Energy dissipation mechanisms in wave breaking processes: spilling and highly aerated plunging breaking events

The breaking of free surface waves is investigated numerically via a Navier-Stokes model for the two-fluids flow of air and water. Third order Stokes waves in a periodic domain are simulated. The fundamental wavelength is 27 cm, whereas the initial steepness aries from low values, leading to regular wave trains, up to artificially steep wave trains yielding plunging breaking events. Attention is focused on the early stage of the breaking, when most of the energy is dissipated.

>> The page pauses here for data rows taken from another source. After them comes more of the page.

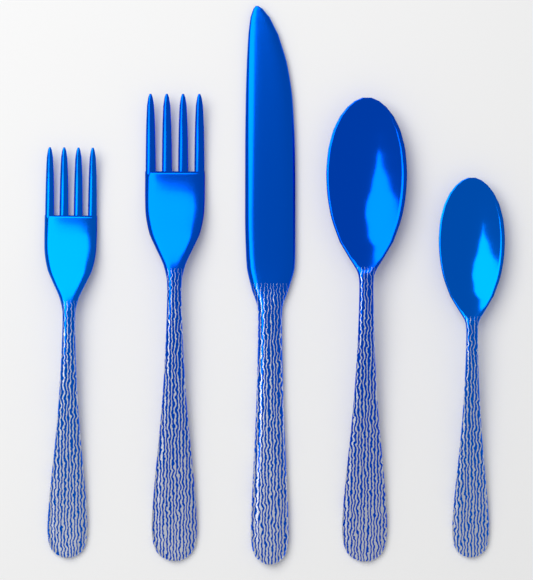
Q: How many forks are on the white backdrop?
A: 2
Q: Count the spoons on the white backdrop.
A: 2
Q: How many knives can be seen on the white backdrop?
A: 1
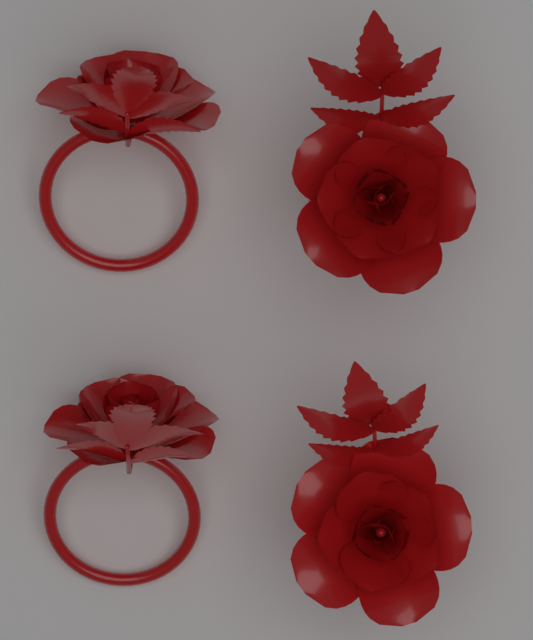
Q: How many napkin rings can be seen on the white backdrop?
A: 4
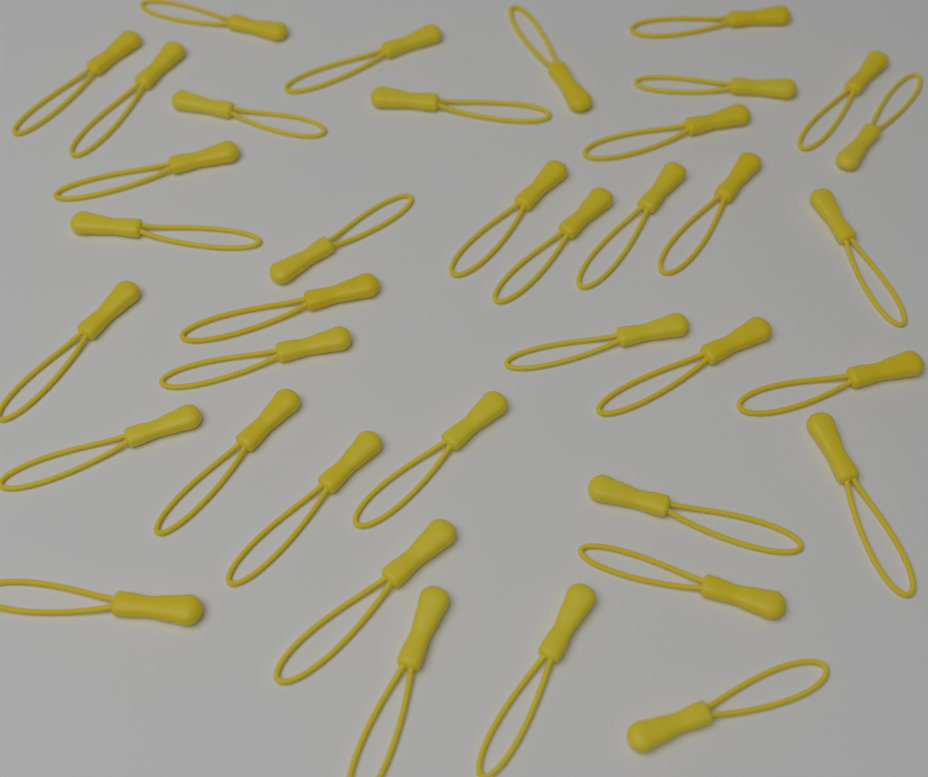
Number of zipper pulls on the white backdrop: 38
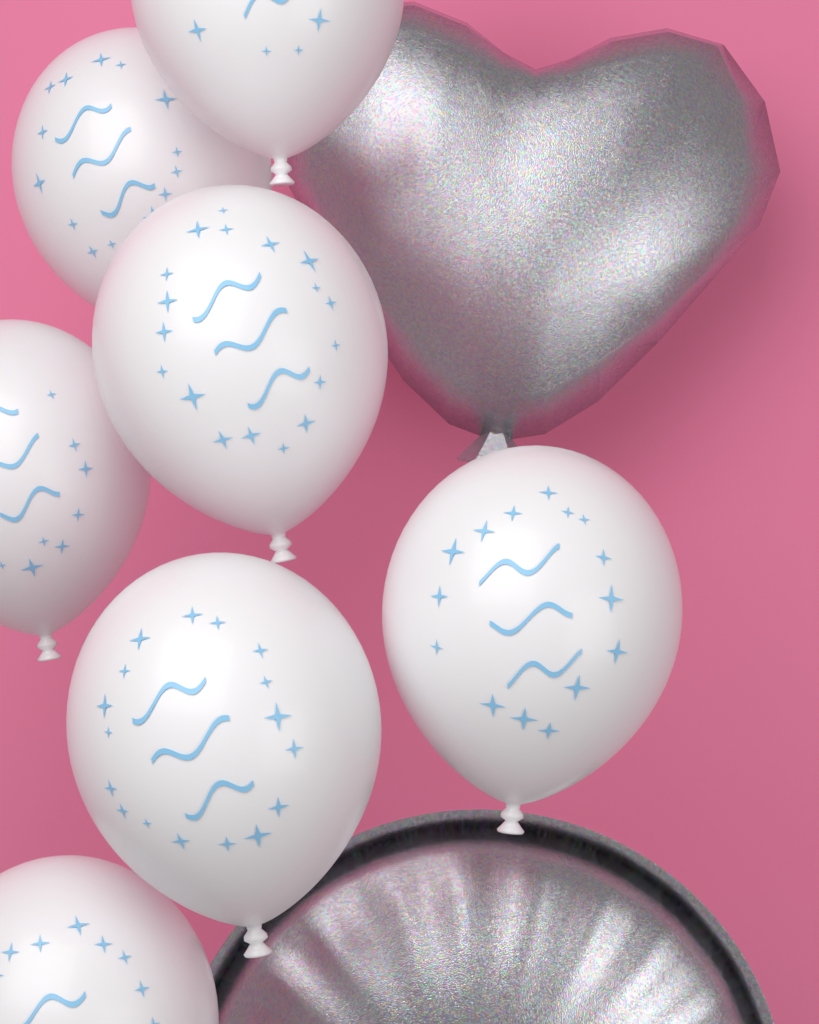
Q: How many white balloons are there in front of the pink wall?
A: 7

The energy content in air, the fraction associated to surface tension effects, the viscous dissipation in water, and the work done against the pressure field are analyzed in order to distinguish the different contributions to the dissipation. Vorticity fields and dissipation contours are also presented. In the spilling case, the extra energy content with respect to the steepest nonbreaking case focusses into the breaking region and is gradually dissipated. Once the extra energy has been dissipated, the resulting wave matches the steepest nonbreaking solution. In the plunging case, an important role is played by the air entrainment. A fraction between 10 to 35% of the energy dissipated by the breaking is spent in entraining the air cavity, and most of it is dissipated by viscous effects when the cavity collapses. The phenomenon is clearly highlighted by sequences of vorticity and dissipation contours. The circulation and the area of the cavity generated by the plunging of the jet are provided, and parametric dependencies are proposed.